Tuesday 29 July 2014

Piracy on the Low Seas

Some years ago I visited my brother in Holland. On a sunny Saturday he took me sailing on a huge lake. There were lots of yachts and dinghies and one much more threatening boat. It was a very loud, powerful, and worn out speed boat. It was crewed by two young men, and was flying a flag. The flag wasn't the skull and crossbones but I assumed it was the local (very colourful and cheerful) equivalent. The speed boat set its sights on us, chased us down, and came alongside. I was surprised to see that they didn't have grappling hooks and cutlasses. In fact they had very good fenders, a long boathook and a couple of loops of rope so that they could hold themselves alongside. They didn't make us walk the plank, or commandeer our vessel, or steal our money. In fact they politely sold us ice creams.

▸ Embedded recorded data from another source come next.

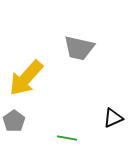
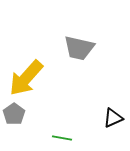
gray pentagon: moved 7 px up
green line: moved 5 px left
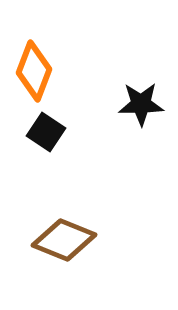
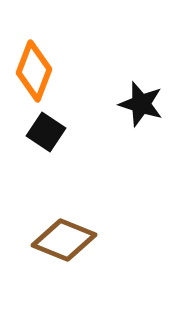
black star: rotated 18 degrees clockwise
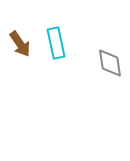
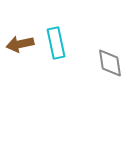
brown arrow: rotated 112 degrees clockwise
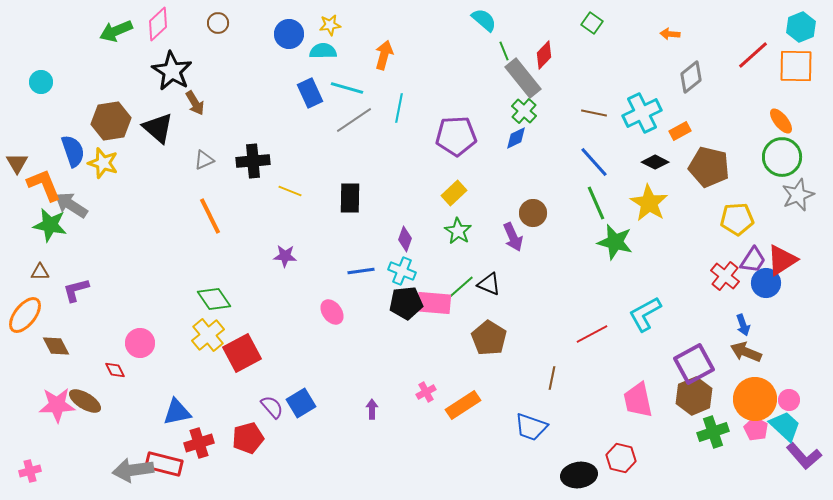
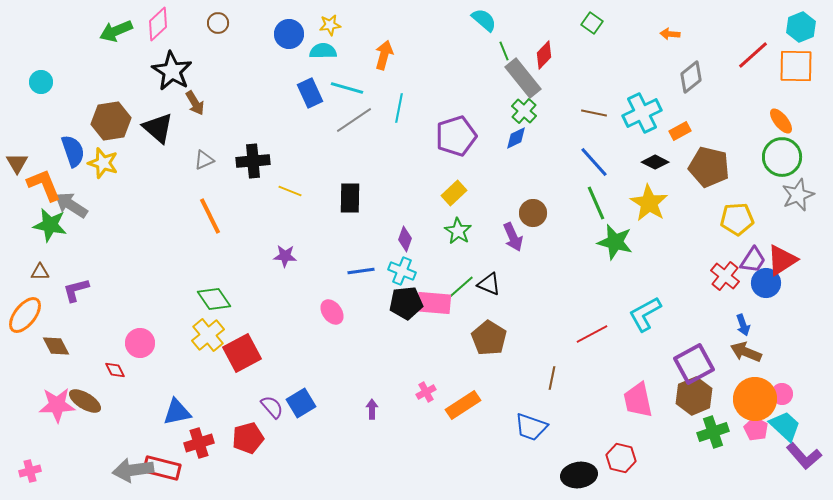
purple pentagon at (456, 136): rotated 15 degrees counterclockwise
pink circle at (789, 400): moved 7 px left, 6 px up
red rectangle at (164, 464): moved 2 px left, 4 px down
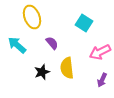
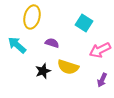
yellow ellipse: rotated 35 degrees clockwise
purple semicircle: rotated 32 degrees counterclockwise
pink arrow: moved 2 px up
yellow semicircle: moved 1 px right, 1 px up; rotated 65 degrees counterclockwise
black star: moved 1 px right, 1 px up
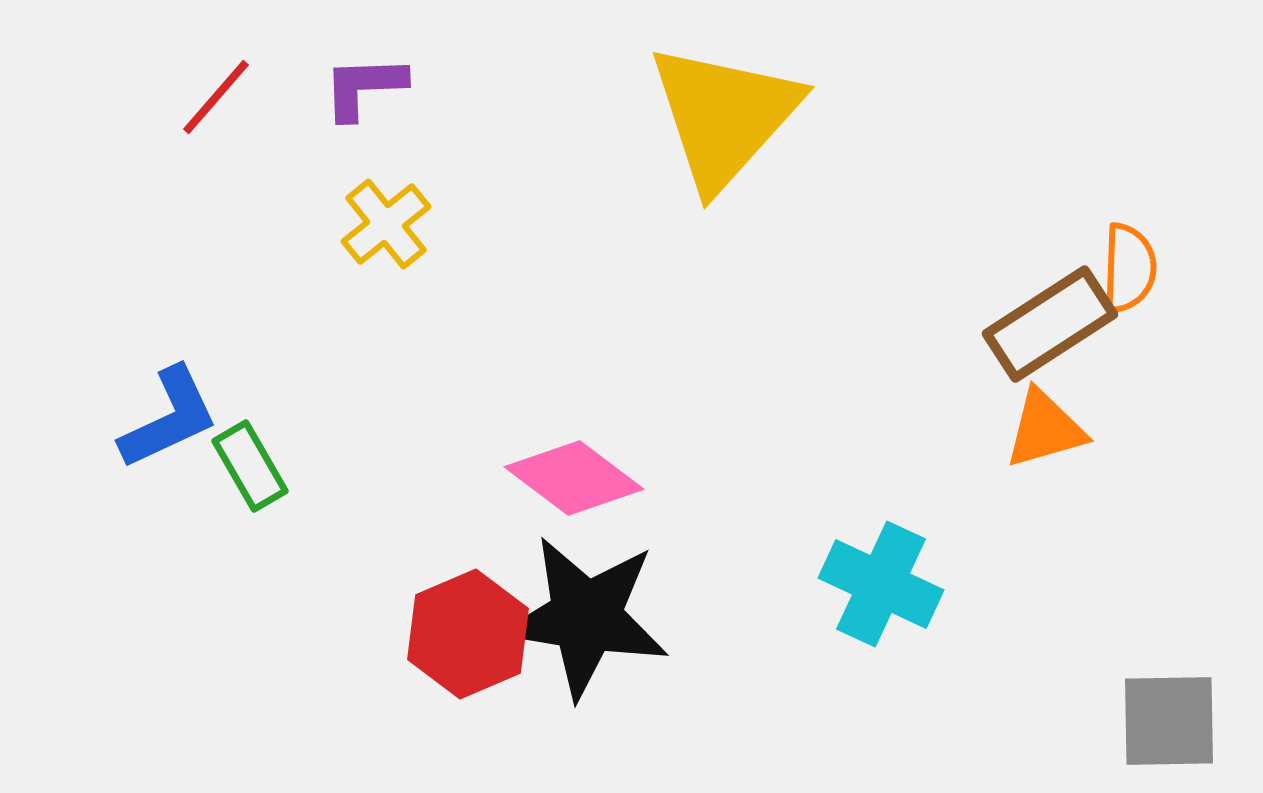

Thinking back, the Dutch equivalent of the skull and crossbones did look quite similar to the Walls Ice Cream logo.

Richard "How do you say Strawberry Mivvi in Dutch?" B

Tuesday 22 July 2014

The Beales

This weekend the good people of twitter have been having a great time by taking names of bands and removing a letter to get a much worse sounding band. Some of my favourites were "Lady Gag", "The Grateful Dad" and "Pear Jam". My only involvement has been trying to think of my own examples. I was quite pleased with "The Cash", "The Cut", "David Gay" and "Sade" which just isn't the same without Noddy Holder, Dave Hill, and the letter "l" and can be further ruined to "Sad".

I was ungallantly pleased with Detroit rock pioneers/motorway to Bristol "The M5" and 80's metal / middle class wine disappointment "Motley Cru"

Richard "#removealetterruinaband" B

Tuesday 15 July 2014

Computer Games

Dr Sheldon Cooper says that playing Super Mario Brothers was some of the happiest 600 hours of his childhood. I didn’t play Super Mario Brothers very much, but I have wasted untold hours with various bits of software, particularly Gauntlet, Dungeon Master, M4 Macro Configuration for Sendmail, and Grand Theft Auto 3. I thought that I was too old to get hooked on computer games these days, but that was until I was introduced to 2048-Infinite Circle of Fifths. It’s a tile sliding game for music geeks. Once you start to get the hang of it it’s more moreish than crack cocaine.

I’m not saying that I wouldn’t have been late to my friend’s wedding if I hadn’t started playing it, that was in large part due to the A38 being closed and Saltash being gridlocked. But I would have been less late if I wasn’t struggling to tear myself away from its addictive charms.

Richard "just one more go" B

Tuesday 8 July 2014

Birthday Presents

It was my birthday at the weekend. I got some lovely presents including a linen suit and my beautiful, musical, shortarse absentee girlfriend recorded this harp version of one of my favourite songs from the Britpop era.

The bloke from last week who can't accept that a man and a woman can talk on skype while fully clothed probably had a tiny seizure when I was getting ready for my video date because I put my new suit ON. As if millions of voices suddenly cried out in terror and were suddenly silenced.

Richard "birthday suit" B

Tuesday 1 July 2014

Video Date

I remember the uncomprehending bewilderment when one of my friends tried to explain to a Spaniard that she was vegetarian. "But you can have some ham. A little bit of sausage is OK? Some chicken?" I got the same sort of disbelieving response from one of my drummer friends when I tried to explain my plans for Saturday night.

There seems to be a degree of sexism inherent in the language because I don't know the word to describe him, but I'd have a choice if he were female (harlot hussy slag slut strumpet tart tramp whore). Anyway I told this gentleman-of-easy-virtue that I couldn't come out drinking because I had a video date.
"Oh very nice," he said "naked skype date on Saturday night!"
"No, we’ll be fully clothed"
"No"
"Yes"
"Oh. Right. But you'll do ...stuff... for each other."
"No, just chatting."
"No. Really? But she will get her tits out won't she?"